TASK OBJECTIVE » Every line between the top of the data below and the line with "plástico PP y", both ends included, must be retyped exactly.

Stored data
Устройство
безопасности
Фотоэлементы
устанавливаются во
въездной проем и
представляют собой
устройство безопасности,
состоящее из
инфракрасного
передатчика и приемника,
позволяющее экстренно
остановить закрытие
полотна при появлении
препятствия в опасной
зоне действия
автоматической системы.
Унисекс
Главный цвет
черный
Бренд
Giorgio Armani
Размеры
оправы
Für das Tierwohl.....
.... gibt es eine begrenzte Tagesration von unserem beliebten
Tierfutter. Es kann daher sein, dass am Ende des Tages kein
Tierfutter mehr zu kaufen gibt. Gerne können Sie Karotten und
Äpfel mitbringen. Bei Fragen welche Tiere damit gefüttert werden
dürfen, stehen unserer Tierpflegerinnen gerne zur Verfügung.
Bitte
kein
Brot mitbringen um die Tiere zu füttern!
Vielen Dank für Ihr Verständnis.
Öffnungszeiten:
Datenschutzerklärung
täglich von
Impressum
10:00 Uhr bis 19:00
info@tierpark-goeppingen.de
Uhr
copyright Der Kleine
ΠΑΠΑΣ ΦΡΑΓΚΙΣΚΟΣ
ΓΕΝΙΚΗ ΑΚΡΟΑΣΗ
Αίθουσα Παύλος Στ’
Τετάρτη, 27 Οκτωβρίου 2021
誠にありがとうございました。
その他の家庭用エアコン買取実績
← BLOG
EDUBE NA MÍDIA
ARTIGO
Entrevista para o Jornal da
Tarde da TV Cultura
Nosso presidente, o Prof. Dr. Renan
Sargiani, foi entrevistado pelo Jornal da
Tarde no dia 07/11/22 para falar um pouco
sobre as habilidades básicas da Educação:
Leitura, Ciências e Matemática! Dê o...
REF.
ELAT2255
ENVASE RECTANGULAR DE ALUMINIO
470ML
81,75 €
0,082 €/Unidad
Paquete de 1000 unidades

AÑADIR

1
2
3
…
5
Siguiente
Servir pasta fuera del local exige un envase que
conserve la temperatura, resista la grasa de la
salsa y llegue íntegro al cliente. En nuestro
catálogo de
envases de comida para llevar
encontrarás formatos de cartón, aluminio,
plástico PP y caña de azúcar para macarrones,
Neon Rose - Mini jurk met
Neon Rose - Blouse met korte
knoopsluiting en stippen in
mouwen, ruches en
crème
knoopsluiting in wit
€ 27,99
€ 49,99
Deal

RESPONSE BOX »
Устройство
безопасности
Фотоэлементы
устанавливаются во
въездной проем и
представляют собой
устройство безопасности,
состоящее из
инфракрасного
передатчика и приемника,
позволяющее экстренно
остановить закрытие
полотна при появлении
препятствия в опасной
зоне действия
автоматической системы.
Унисекс
Главный цвет
черный
Бренд
Giorgio Armani
Размеры
оправы
Für das Tierwohl.....
.... gibt es eine begrenzte Tagesration von unserem beliebten
Tierfutter. Es kann daher sein, dass am Ende des Tages kein
Tierfutter mehr zu kaufen gibt. Gerne können Sie Karotten und
Äpfel mitbringen. Bei Fragen welche Tiere damit gefüttert werden
dürfen, stehen unserer Tierpflegerinnen gerne zur Verfügung.
Bitte
kein
Brot mitbringen um die Tiere zu füttern!
Vielen Dank für Ihr Verständnis.
Öffnungszeiten:
Datenschutzerklärung
täglich von
Impressum
10:00 Uhr bis 19:00
info@tierpark-goeppingen.de
Uhr
copyright Der Kleine
ΠΑΠΑΣ ΦΡΑΓΚΙΣΚΟΣ
ΓΕΝΙΚΗ ΑΚΡΟΑΣΗ
Αίθουσα Παύλος Στ’
Τετάρτη, 27 Οκτωβρίου 2021
誠にありがとうございました。
その他の家庭用エアコン買取実績
← BLOG
EDUBE NA MÍDIA
ARTIGO
Entrevista para o Jornal da
Tarde da TV Cultura
Nosso presidente, o Prof. Dr. Renan
Sargiani, foi entrevistado pelo Jornal da
Tarde no dia 07/11/22 para falar um pouco
sobre as habilidades básicas da Educação:
Leitura, Ciências e Matemática! Dê o...
REF.
ELAT2255
ENVASE RECTANGULAR DE ALUMINIO
470ML
81,75 €
0,082 €/Unidad
Paquete de 1000 unidades

AÑADIR

1
2
3
…
5
Siguiente
Servir pasta fuera del local exige un envase que
conserve la temperatura, resista la grasa de la
salsa y llegue íntegro al cliente. En nuestro
catálogo de
envases de comida para llevar
encontrarás formatos de cartón, aluminio,
plástico PP y caña de azúcar para macarrones,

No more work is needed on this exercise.